This is an amusing story that I wanted to share, but I didn't want to clutter up the thread where it came up. So here we are.
Many years ago, perhaps back in the '50s, somebody decided that he wanted to build a restaurant in Pasadena, California. But even then, land in Pasadena wasn't the cheapest. The one place he was somehow able to buy cheap land was in the middle of the Eaton Canyon Wash.
For those unfamiliar with what a canyon wash is, it's where all the rain from a canyon drains on those rare occasions when there's rain to drain. Eaton Canyon is a rather large canyon adjacent to Altadena and Pasadena where I went hiking a fair amount as a child. Their visitors' center used to have a stuffed passenger pigeon, before it burned to the ground in the mid '90s during a brush fire. Most years, the canyon wash doesn't see that much flooding, though there's always at least some. But in any year with severe rainstorms, what you get isn't so much flooding as flooding with extra boulders. So any building put up in the wash itself gets pretty well destroyed.

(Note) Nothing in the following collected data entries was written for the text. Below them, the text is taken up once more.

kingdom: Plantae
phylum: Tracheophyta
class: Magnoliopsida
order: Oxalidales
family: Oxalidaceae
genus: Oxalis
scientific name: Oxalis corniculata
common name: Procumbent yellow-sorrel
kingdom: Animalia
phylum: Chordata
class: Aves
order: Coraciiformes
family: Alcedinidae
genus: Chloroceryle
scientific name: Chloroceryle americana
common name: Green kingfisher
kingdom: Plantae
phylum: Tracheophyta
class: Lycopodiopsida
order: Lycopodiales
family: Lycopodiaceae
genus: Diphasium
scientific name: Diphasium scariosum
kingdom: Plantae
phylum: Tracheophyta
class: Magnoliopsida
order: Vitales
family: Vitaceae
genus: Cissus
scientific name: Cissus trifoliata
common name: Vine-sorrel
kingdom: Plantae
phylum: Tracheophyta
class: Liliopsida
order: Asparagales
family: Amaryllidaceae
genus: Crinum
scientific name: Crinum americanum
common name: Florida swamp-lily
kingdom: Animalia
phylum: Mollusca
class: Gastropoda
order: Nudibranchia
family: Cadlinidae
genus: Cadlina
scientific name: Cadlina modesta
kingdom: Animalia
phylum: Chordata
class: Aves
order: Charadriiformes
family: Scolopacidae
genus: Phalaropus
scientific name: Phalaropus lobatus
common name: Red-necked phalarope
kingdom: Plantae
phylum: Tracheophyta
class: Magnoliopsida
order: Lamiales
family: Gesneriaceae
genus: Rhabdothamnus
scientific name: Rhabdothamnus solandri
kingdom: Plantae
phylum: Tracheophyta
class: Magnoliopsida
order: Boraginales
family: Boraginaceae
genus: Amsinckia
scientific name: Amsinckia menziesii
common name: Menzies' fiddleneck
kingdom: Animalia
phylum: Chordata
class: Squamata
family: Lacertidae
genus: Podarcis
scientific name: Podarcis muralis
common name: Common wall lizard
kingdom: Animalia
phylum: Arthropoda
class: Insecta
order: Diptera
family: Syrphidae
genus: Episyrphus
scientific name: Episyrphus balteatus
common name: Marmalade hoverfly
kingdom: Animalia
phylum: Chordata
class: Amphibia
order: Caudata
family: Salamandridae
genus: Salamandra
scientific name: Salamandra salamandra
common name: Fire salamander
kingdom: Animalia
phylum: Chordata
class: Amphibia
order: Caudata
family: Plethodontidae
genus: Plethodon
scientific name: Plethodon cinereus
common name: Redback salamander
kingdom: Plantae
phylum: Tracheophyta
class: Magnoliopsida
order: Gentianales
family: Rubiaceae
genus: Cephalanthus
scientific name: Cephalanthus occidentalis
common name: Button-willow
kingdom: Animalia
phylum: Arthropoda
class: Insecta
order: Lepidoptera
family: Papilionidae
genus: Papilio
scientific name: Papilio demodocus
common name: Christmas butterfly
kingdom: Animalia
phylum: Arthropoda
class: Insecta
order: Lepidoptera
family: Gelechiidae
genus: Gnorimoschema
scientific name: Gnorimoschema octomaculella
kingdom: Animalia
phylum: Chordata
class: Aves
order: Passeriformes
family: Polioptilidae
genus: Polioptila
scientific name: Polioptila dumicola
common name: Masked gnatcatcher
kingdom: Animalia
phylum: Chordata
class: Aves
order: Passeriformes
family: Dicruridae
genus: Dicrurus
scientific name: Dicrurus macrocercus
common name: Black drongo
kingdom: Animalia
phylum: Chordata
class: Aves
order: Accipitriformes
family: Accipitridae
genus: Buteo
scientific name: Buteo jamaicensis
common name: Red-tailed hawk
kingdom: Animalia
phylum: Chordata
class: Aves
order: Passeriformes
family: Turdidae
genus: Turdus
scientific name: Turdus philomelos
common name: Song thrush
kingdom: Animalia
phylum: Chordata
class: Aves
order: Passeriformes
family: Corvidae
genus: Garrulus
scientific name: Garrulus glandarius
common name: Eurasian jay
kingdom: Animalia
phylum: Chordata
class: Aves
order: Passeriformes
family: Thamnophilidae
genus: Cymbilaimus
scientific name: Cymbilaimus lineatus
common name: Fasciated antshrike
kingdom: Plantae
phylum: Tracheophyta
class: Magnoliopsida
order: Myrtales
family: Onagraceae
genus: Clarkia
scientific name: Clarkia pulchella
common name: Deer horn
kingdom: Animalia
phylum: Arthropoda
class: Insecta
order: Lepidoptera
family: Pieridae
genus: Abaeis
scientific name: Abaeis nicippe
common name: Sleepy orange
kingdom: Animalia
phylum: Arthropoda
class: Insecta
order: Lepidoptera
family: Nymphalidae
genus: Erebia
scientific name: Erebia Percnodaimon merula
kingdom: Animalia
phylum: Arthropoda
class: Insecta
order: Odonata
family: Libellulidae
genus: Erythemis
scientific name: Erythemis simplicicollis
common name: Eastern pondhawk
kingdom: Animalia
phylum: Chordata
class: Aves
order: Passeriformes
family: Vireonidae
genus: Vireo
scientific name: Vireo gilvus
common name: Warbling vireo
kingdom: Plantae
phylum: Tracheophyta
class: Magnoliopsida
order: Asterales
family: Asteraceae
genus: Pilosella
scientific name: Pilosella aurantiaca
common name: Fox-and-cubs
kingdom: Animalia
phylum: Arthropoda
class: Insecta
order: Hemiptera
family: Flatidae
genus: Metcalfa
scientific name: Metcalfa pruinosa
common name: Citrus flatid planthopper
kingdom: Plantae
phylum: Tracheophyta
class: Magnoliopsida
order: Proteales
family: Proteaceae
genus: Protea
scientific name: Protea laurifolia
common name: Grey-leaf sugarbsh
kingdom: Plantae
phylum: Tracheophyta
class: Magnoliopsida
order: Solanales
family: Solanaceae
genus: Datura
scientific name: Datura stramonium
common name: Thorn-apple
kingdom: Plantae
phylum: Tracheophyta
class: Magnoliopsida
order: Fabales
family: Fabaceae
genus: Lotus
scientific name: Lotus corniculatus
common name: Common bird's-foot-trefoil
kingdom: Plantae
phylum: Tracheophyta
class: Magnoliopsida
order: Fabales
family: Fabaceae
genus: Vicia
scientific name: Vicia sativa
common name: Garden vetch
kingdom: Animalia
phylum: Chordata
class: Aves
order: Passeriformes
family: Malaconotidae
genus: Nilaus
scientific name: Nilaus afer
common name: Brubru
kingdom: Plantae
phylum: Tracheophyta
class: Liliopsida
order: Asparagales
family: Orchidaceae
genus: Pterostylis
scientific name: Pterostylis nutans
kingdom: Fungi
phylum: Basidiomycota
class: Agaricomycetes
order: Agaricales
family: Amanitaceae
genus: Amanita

The guy collected on his insurance and rebuilt. Still in the canyon wash. Amazingly, the same thing happened again. According to what I was told as a child, he tried to rebuild a third time. Still in the canyon wash. Not even Lloyd's of London would insure him, because the guy met the non-technical definition of insanity, not actually said by Einstein--"doing the same thing while expecting a different result."